Outro ponto destacado pela psicologia é a insatisfação com a rotina. Quando a pessoa se sente desmotivada com o trabalho, com os estudos ou com o dia a dia, o domingo à noite funciona como um lembrete de que um período pouco prazeroso está prestes a recomeçar. Nesses casos, a melancolia pode indicar a necessidade de rever prioridades, relações com o trabalho e até planos de carreira.

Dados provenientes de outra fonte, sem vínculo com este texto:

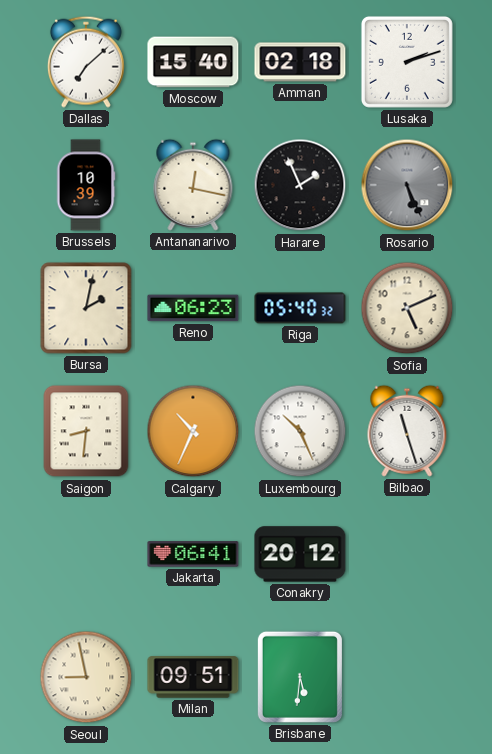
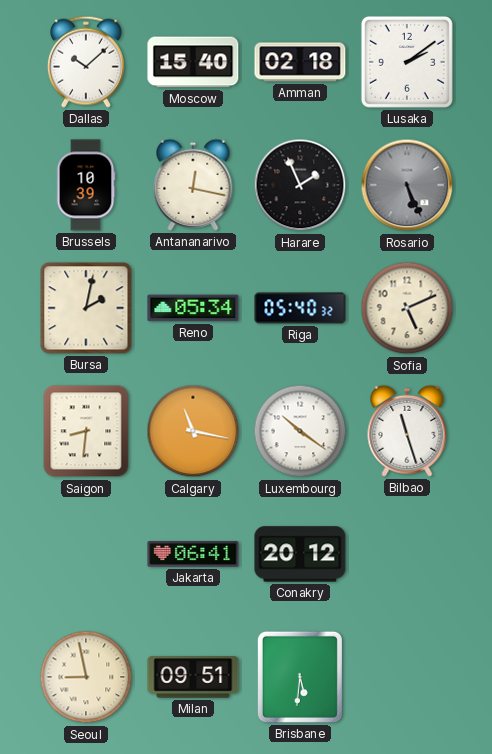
Dallas: 7:08 -> 10:08
Lusaka: 2:12 -> 2:09
Reno: 06:23 -> 05:34
Calgary: 10:34 -> 11:17
Luxembourg: 10:26 -> 10:21
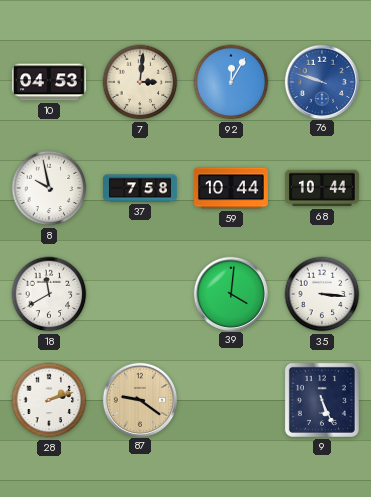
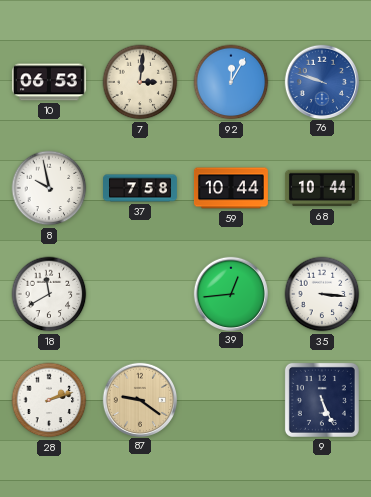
10: 04:53 -> 06:53
39: 4:01 -> 12:44
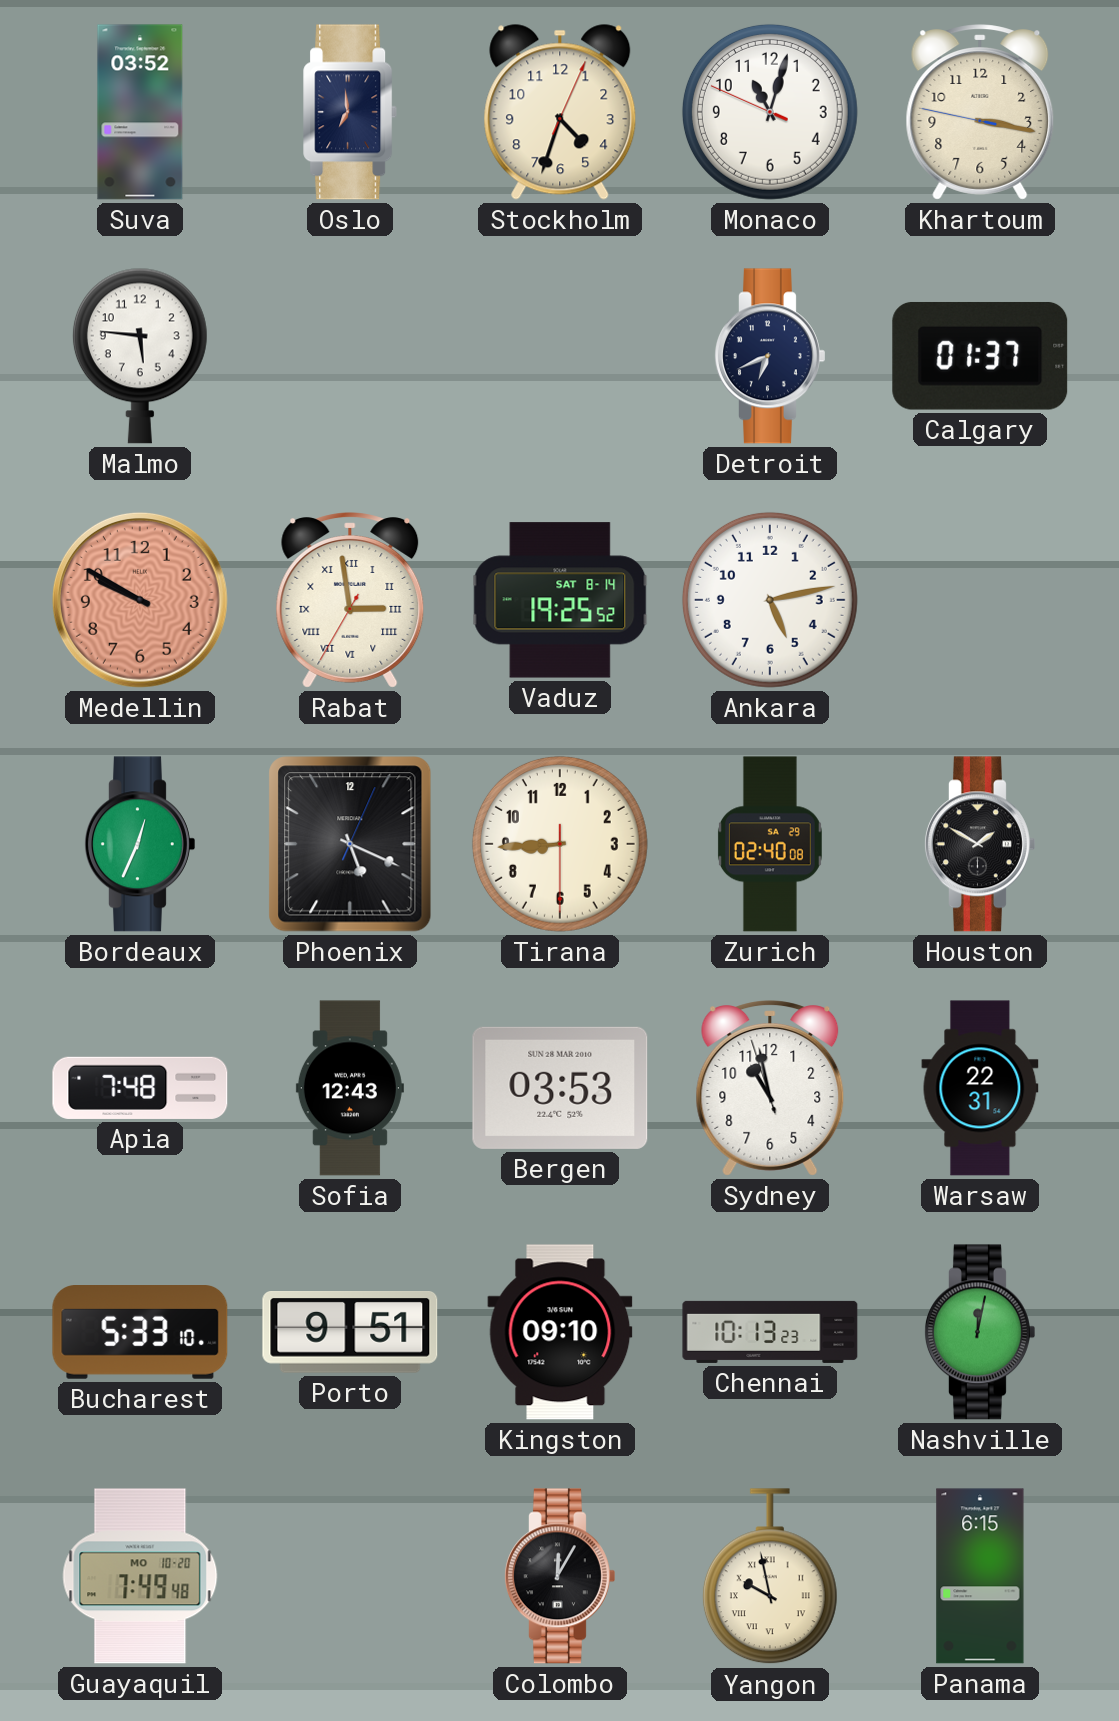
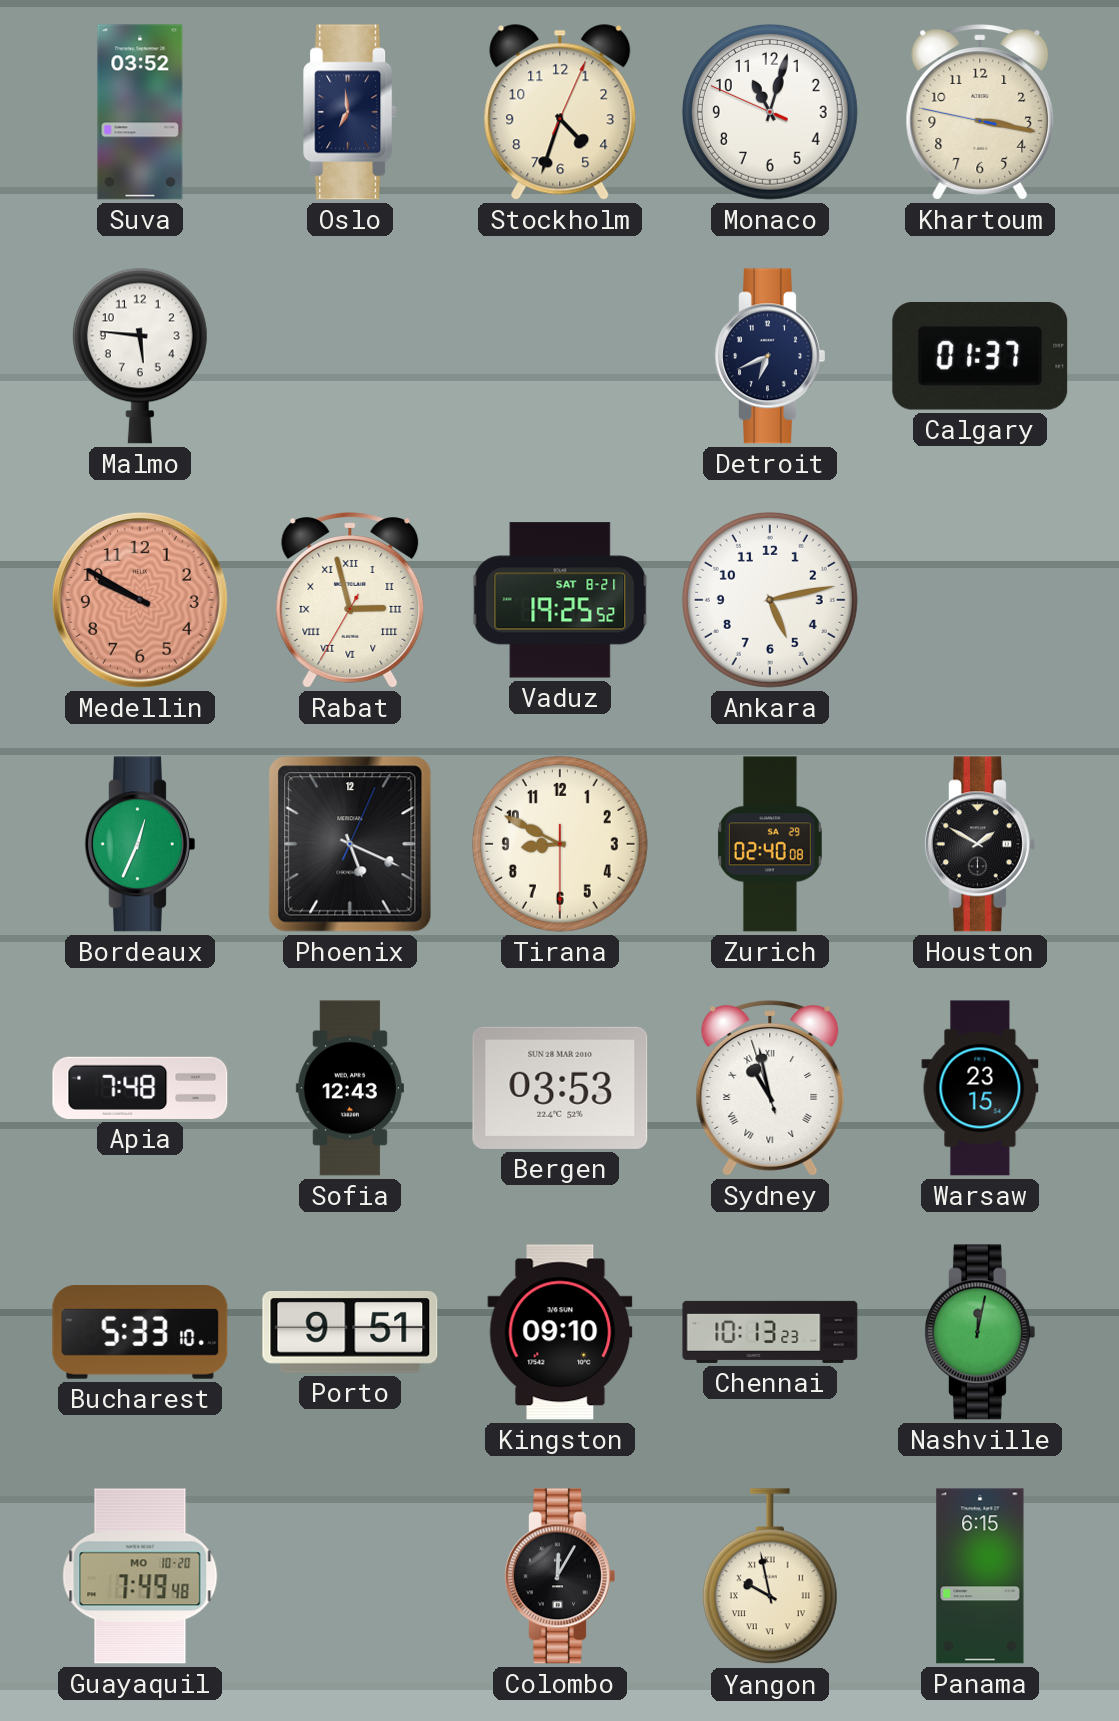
Rabat: 2:58 -> 2:57
Vaduz date: SAT 8-14 -> SAT 8-21
Tirana: 8:44 -> 8:49
Sydney numerals: Arabic -> Roman
Warsaw: 22:31 -> 23:15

Quais fatores práticos contribuem para a tristeza de fim de semana
Além dos aspectos emocionais, há fatores mais concretos do cotidiano que potencializam a tristeza de fim de semana. Pequenas mudanças de hábito, que parecem inofensivas, podem desregular o organismo e afetar diretamente o humor, principalmente no final do domingo, quando o corpo e a mente começam a se preparar para a semana.
Entre os elementos práticos que costumam influenciar esse estado de espírito, destacam-se:
- Alterações no sono: dormir muito mais tarde ou acordar bem mais tarde no sábado e no domingo desregula o relógio biológico.
- Rotina alimentar diferente: refeições pesadas, maior consumo de álcool ou de alimentos ricos em gordura e açúcar podem interferir no bem-estar.
- Comparação social: observar nas redes sociais a “vida perfeita” de outras pessoas pode intensificar sentimentos de frustração e vazio.
- Fim simbólico do descanso: o domingo à noite marca o encerramento de um período associado à liberdade e ao prazer, favorecendo a sensação de perda.
Se você gosta de ouvir opinião de especialistas, separamos esse vídeo do canal Saúde da Mente falando sobre a tristeza de domingo:
Como lidar com a tristeza de domingo de forma prática
Mesmo sendo uma experiência frequente, a tristeza de domingo pode ser amenizada com ajustes simples na rotina. Psicólogos costumam indicar pequenas mudanças de hábito que ajudam a diminuir a ansiedade antecipatória e a dar mais sentido ao início da semana, tornando o desconforto menos intenso e mais administrável.
Algumas estratégias consideradas úteis incluem planejar a semana com antecedência, criando uma visão mais clara das tarefas e prioridades, e criar rituais relaxantes no fim do domingo, como ler, ouvir música calma, caminhar em locais tranquilos ou estar em contato com a natureza. Manter certa regularidade no sono, cuidar da alimentação noturna e valorizar a conexão social também favorecem um fim de semana mais equilibrado.
A tristeza de domingo pode indicar algo mais sério
Sentir tristeza no domingo de vez em quando é comum e esperado em muitas fases da vida. Porém, quando essa sensação se torna constante, muito intensa ou começa a se espalhar para outros dias da semana, pode ser sinal de um quadro mais amplo de sofrimento emocional, como ansiedade generalizada ou depressão, exigindo maior atenção.
Alguns sinais de alerta incluem desânimo persistente, perda de interesse por atividades antes prazerosas, alterações intensas de sono e apetite, dificuldade de concentração e sensação frequente de inutilidade. Nesses casos, é importante buscar acompanhamento profissional para avaliação adequada e um plano de cuidado específico, construindo fins de semana mais equilibrados e segundas-feiras menos pesadas.